2. As of June 30, 2012, in Buko Express semi-annual financial statement, what amount of unrealized
franchise revenue should the company recognize?
3. On December 31, 2012, in Buko Express annual income statement for 2012, what amount of realized
franchise revenue should the company recognize?
4. On December 31, 2012, in Buko Express annual income statement for 2012, what amount of realized
profit from franchise revenue should company recognize, assuming the cost of equipment is
P150,000?

Problem 3 = January 1, 2012 Kamayan, Inc. charges an initial franchise fee of P500,000 for the right to
operate as a franchise of Kamayan. Of this amount, P100,000 is payable when the agreement was
signed and the balance is payable in a non-interest bearing note in five annual payments of P80,000
each. Franchise services were immediately started and these were completed on January 31, 2012 at
cost amounting to P100,000. The credit rating of the franchisee indicates that money can be borrowed
at 8%.

Case 1 = If the probability of refunding the initial franchise fee is extremely low, the amount of future
services to be provided to the franchisee is minimal, collectability of the note is reasonably assured and
substantial performance has occurred:
5. How much is the earned franchise fees in year-end 2012?
6. How much is the unearned franchise fee in year-end 2012?
7. How much income from franchise in year-end 2012?
8. How much is unearned income from franchise year-end 2012?
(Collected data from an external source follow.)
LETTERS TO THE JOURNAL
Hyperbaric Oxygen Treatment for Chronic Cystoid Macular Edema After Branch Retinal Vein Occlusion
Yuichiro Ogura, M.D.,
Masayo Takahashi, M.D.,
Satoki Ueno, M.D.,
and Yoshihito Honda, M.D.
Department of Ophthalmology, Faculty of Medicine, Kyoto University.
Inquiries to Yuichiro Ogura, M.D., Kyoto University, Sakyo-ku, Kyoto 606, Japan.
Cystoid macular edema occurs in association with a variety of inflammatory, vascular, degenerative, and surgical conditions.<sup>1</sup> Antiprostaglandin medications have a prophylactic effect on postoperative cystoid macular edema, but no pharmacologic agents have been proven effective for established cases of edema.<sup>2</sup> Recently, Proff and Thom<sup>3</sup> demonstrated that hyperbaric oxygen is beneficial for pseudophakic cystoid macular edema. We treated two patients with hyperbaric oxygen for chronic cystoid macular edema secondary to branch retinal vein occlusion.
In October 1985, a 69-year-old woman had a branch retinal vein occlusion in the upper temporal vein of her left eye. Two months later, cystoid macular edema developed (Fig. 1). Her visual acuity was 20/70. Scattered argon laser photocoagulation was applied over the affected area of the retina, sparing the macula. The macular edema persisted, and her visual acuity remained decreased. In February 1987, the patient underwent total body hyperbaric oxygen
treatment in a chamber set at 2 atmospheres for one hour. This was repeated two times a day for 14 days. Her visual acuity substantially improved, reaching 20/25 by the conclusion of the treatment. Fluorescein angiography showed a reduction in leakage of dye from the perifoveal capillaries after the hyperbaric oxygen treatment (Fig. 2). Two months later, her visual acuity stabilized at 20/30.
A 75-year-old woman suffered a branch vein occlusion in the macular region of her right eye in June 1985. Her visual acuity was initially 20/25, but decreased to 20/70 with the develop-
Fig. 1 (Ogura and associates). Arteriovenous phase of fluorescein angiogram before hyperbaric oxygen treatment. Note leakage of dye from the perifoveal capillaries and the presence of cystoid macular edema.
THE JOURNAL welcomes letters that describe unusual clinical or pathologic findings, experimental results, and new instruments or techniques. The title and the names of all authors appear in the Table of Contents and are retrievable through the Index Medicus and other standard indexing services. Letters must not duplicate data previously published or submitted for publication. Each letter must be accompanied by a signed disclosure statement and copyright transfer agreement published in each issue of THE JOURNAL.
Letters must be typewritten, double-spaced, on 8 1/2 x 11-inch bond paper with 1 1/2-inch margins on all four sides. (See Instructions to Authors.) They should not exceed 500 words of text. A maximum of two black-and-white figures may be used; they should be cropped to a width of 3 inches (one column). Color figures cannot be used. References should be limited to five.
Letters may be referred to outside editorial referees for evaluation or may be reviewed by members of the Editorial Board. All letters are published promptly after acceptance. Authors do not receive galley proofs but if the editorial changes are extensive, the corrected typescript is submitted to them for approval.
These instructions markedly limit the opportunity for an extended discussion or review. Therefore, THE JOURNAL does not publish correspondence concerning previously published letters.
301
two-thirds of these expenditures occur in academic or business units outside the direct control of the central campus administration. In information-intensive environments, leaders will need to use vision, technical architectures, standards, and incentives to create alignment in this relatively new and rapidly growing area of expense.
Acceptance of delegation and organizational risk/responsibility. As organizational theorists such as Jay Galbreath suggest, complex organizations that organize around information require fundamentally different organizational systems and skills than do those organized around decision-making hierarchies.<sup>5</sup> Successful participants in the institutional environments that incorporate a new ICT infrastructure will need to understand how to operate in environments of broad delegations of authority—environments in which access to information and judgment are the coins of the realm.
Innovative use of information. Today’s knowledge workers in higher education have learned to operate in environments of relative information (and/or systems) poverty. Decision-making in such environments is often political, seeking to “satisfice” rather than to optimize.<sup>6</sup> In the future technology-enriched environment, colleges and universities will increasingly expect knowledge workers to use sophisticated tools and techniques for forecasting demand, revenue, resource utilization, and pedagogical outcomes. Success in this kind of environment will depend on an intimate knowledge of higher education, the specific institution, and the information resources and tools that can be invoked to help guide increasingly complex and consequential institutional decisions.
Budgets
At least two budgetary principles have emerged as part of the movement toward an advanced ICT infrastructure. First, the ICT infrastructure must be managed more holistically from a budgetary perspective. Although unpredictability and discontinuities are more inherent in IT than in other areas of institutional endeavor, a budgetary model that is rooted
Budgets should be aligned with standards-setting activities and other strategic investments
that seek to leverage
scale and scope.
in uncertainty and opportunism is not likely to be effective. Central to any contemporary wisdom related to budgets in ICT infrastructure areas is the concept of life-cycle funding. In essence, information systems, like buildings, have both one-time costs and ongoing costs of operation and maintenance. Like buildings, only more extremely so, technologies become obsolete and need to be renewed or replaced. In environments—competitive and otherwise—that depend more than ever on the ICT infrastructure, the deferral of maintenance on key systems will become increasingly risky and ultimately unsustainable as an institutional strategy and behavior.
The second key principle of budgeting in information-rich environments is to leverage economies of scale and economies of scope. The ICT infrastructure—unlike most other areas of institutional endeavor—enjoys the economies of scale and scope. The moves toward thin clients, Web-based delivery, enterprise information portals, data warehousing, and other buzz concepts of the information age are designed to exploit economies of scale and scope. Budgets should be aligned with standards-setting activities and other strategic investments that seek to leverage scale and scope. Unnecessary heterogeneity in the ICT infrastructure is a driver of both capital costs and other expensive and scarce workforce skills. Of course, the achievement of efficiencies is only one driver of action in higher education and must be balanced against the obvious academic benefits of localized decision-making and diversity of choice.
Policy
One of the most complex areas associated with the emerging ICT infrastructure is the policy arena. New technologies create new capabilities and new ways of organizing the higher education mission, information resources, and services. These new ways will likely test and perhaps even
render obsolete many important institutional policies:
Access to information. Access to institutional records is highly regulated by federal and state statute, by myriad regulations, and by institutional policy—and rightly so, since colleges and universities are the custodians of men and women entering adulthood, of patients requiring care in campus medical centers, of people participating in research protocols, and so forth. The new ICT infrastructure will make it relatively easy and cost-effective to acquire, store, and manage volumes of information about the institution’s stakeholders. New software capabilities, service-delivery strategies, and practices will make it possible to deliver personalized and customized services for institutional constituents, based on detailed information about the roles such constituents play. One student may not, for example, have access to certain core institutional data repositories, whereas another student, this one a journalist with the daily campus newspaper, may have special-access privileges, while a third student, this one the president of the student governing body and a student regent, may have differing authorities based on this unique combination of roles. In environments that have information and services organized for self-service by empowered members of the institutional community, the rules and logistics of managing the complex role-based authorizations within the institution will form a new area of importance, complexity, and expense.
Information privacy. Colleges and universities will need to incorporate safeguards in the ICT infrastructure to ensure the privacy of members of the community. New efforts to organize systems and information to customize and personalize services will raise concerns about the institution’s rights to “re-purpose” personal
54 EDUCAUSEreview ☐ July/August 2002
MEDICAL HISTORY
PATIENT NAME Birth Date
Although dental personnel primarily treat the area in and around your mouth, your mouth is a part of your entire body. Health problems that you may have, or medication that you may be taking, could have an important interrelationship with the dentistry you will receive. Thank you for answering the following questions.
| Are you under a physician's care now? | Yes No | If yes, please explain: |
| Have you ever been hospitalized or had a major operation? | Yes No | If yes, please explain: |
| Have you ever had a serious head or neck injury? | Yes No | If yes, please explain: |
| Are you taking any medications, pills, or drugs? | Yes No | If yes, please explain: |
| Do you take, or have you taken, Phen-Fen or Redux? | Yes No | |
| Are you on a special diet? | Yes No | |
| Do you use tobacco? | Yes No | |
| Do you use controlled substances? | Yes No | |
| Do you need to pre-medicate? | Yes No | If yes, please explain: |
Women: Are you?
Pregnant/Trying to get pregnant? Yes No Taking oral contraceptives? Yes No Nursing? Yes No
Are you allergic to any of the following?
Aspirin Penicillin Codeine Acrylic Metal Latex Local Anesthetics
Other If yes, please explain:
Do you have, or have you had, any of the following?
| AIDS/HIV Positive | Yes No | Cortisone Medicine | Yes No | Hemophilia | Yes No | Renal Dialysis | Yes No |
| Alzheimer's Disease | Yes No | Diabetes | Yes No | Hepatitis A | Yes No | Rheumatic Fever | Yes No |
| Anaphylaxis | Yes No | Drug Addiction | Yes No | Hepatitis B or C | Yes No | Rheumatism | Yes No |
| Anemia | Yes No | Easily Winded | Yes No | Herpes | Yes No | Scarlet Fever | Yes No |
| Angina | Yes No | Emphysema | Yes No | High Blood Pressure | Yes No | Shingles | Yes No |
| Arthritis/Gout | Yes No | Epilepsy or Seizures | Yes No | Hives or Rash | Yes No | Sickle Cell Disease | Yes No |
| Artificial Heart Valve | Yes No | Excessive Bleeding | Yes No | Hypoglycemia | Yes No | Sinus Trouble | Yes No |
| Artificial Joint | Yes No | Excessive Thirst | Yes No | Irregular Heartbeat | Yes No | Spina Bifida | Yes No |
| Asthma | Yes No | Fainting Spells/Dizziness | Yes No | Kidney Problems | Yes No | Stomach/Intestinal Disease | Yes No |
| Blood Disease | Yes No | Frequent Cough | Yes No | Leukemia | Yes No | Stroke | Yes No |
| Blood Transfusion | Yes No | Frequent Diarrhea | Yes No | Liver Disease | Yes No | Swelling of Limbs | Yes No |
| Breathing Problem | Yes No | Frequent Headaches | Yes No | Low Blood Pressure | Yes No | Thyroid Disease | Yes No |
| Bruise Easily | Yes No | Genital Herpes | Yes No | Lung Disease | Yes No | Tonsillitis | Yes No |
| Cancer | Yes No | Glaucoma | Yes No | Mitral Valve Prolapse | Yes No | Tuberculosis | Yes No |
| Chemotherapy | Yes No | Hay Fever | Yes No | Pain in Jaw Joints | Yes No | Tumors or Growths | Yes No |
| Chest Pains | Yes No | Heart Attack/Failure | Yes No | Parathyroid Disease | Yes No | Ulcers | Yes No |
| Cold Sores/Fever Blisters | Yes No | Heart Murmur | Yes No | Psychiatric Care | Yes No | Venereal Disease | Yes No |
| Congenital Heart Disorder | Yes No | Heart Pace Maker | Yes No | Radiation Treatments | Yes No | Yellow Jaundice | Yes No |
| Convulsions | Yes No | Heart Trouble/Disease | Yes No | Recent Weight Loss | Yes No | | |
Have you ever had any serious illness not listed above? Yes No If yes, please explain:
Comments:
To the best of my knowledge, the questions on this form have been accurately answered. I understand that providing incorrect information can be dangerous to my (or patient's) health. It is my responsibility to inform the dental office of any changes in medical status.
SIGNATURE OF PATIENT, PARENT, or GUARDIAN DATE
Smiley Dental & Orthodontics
Case 2 = If the probability of refunding the initial franchise fee is extremely low, the amount of future
services to be provided to the franchisee is minimal and collectability of the note is NOT reasonably
assured and assuming the first payment was made December 31, 2012.
9. How much is the total unearned revenues?
10. How much is the total income from franchise during the year?